Ride the Lightning

Cybersecurity and Future of Law Practice Blog
by Sharon D. Nelson Esq., President of Sensei Enterprises, Inc.

RSA Tokens – Can They Really Be Cracked in 13 Minutes?

June 28, 2012

Well, that's what one group of computer scientists claim with respect to the RSA SecurID 800.

For many years, businesses and the government have given employees a card or token that produces a constantly changing set of numbers. Those devices have long been the preferred method of securing electronic date because you couldn't get access to the data without a secret key generated by the devices.

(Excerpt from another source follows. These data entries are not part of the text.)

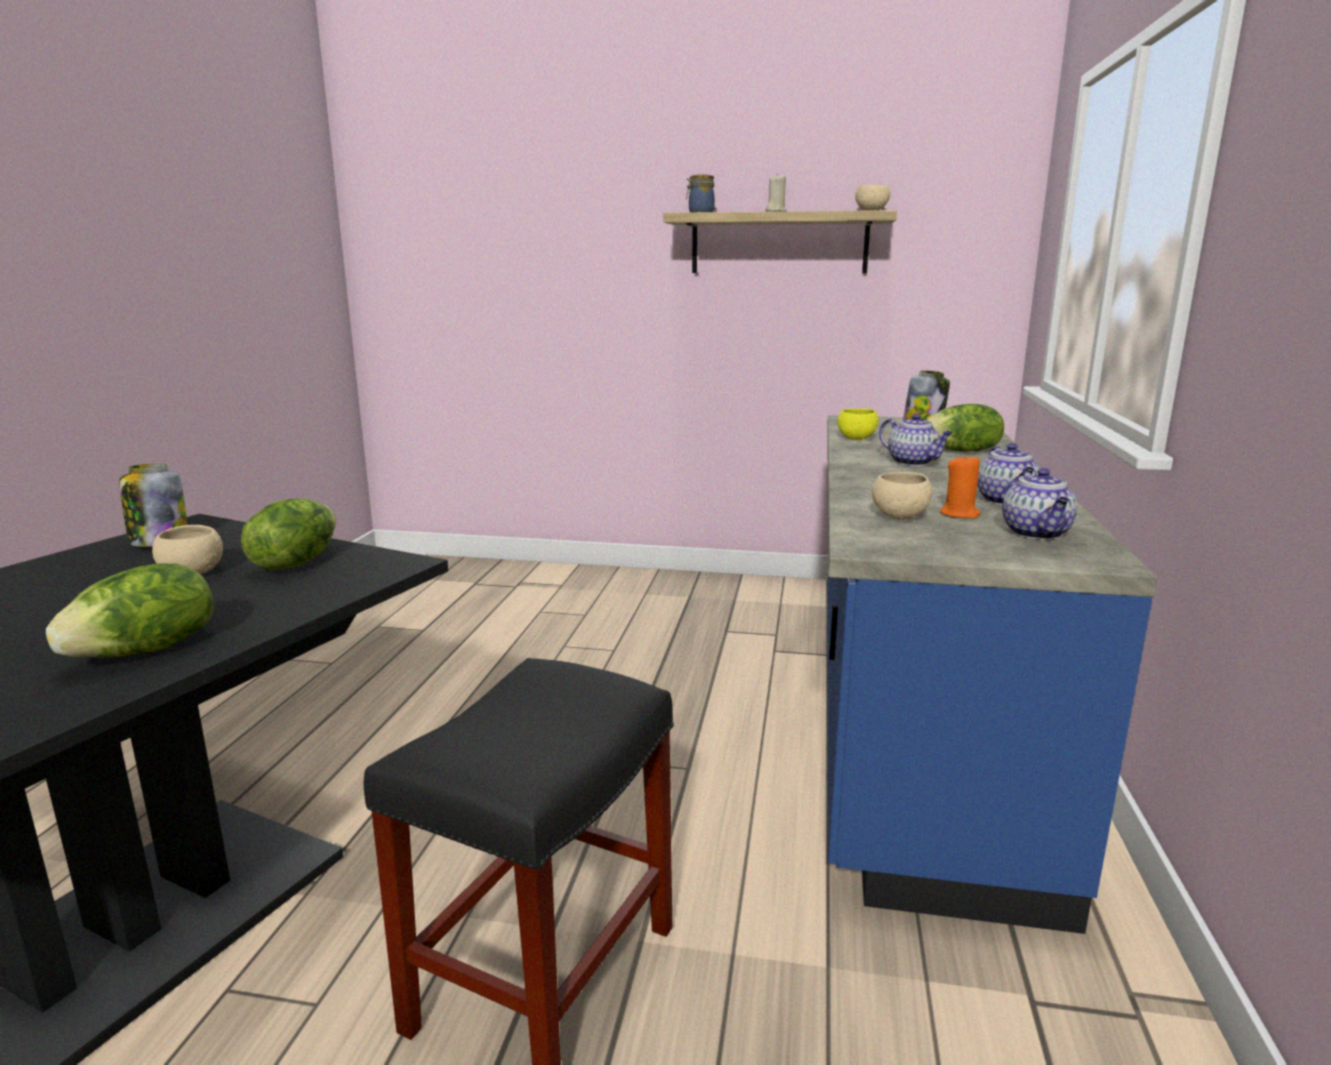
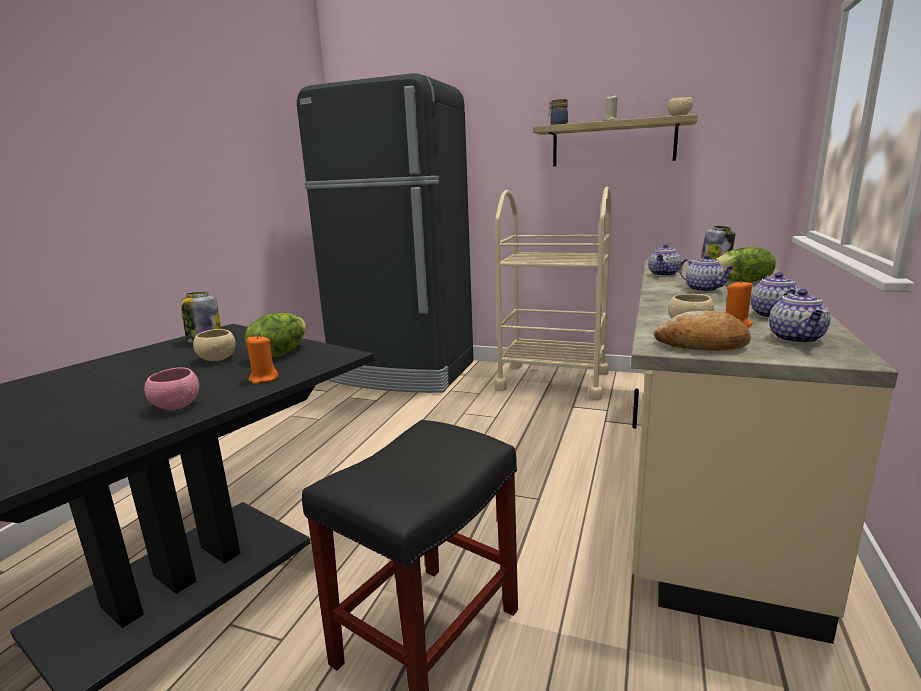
camera: 10 degrees right, 0 degrees up
(147, 650) = (176, 406): lettuce -> pink bowl
(281, 603) = (263, 379): none -> orange candle
(462, 585) = (403, 372): none -> black fridge
(694, 593) = (552, 381): none -> beige cart
(856, 439) = (664, 274): yellow bowl -> teapot
(910, 723) = (700, 476): blue counter -> beige counter
(920, 543) = (702, 345): none -> bread

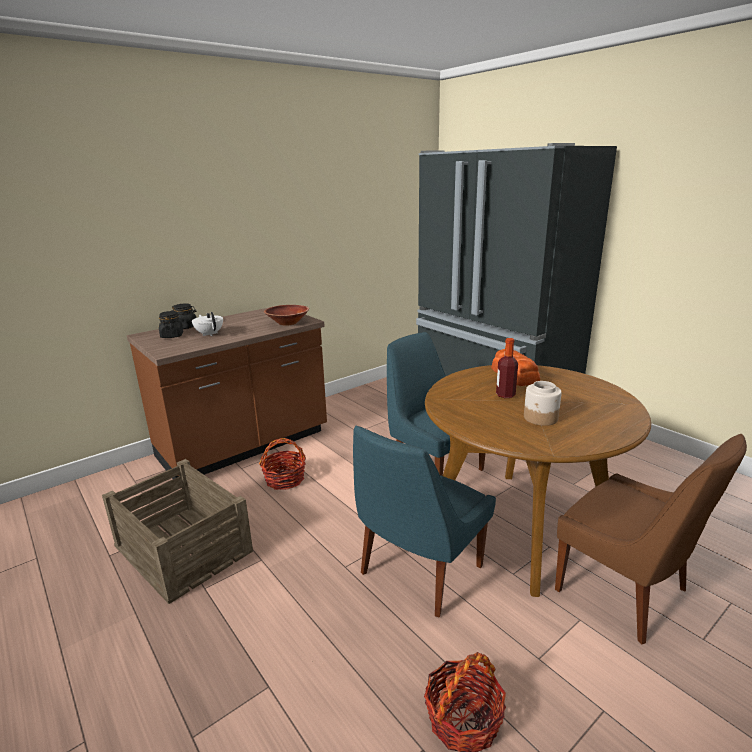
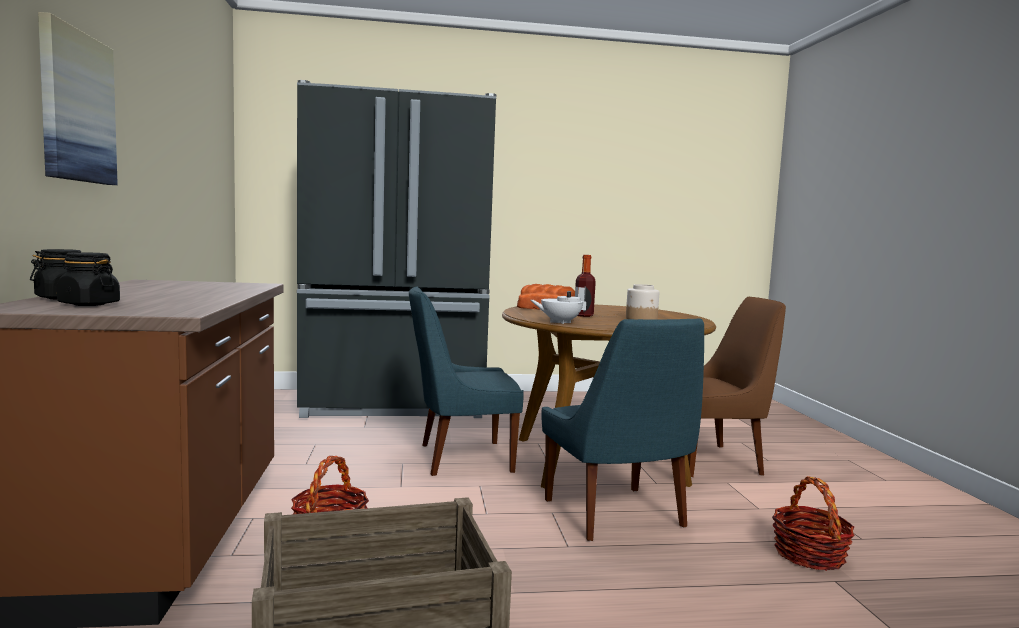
camera: 60 degrees left, 15 degrees down
(209, 334) = (161, 298): white teapot -> white teapot (560, 322)
(219, 222) = (76, 107): none -> picture
(287, 323) = (241, 286): brown bowl -> none

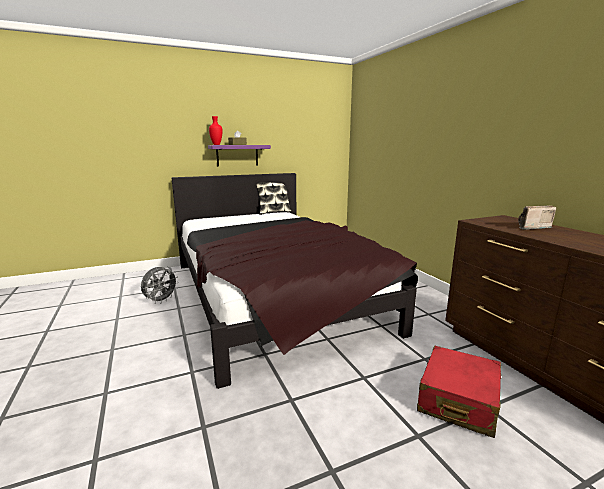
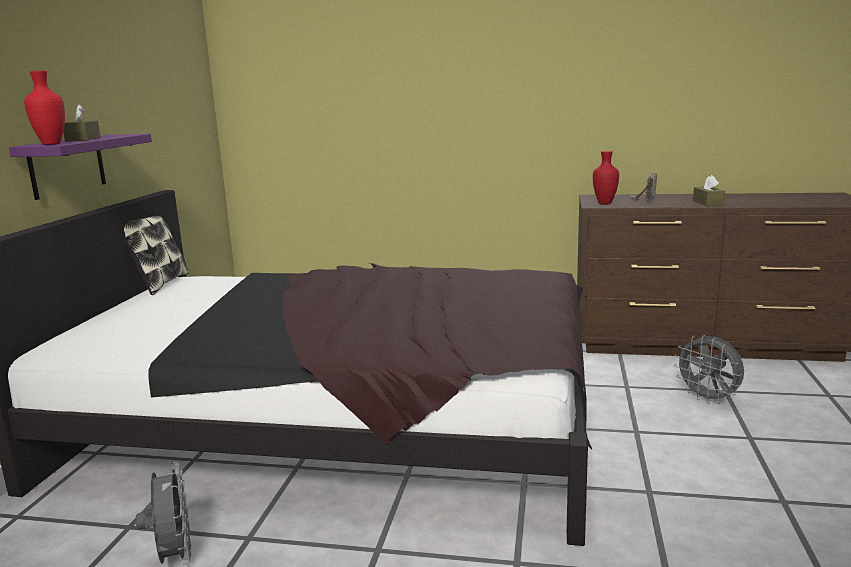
camera: 55 degrees left, 0 degrees up
(458, 400) = (708, 399): red suitcase -> grey fan
(487, 222) = (605, 203): none -> red vase
(574, 242) = (708, 203): none -> brown tissue box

The New York Times reported on the story and the scientists who made the claim, who call themselves Team Prosecco (perhaps I should try deriving inspiration from Prosecco?). The scientists not only say they can pry open the RSA SecurID 800, but similar tools made by other manufacturers. They published their findings in a paper which will be presented at a cryptography conference in August.

RSA says it is looking into the matter. I'll bet it is. This is not the first challenge to RSA. In March of 2011, RSA announced that hackers had breached its data protection and Lockheed Martin announced some months later that its computer network had been penetrated by hackers exploiting the RSA vulnerability.

Cryptographers have long warned that the standards used by these encryption tools were antiquated and susceptible to attack. Companies have tended to think that it would take a long time to crack their keys and that hackers would therefore find it impractical to do so.

The new paper challenges that assumption. The RSA token took the shortest time to open: 13 minutes. A device made by Siemens took slightly longer: 22 minutes. A third device, made by Gemalto, based in the Netherlands, took 92 minutes.

I love that security researcher Dan Kaminsky refers to cryptography as the "molasses of computer science." He says that it advances so slowly because scientists are busy fixing technologies that are "on fire" and less likely to address those that seem merely theoretically problematic.

But if the paper is accurate, we have a fire of enormous proportions about to rage across the electronic world.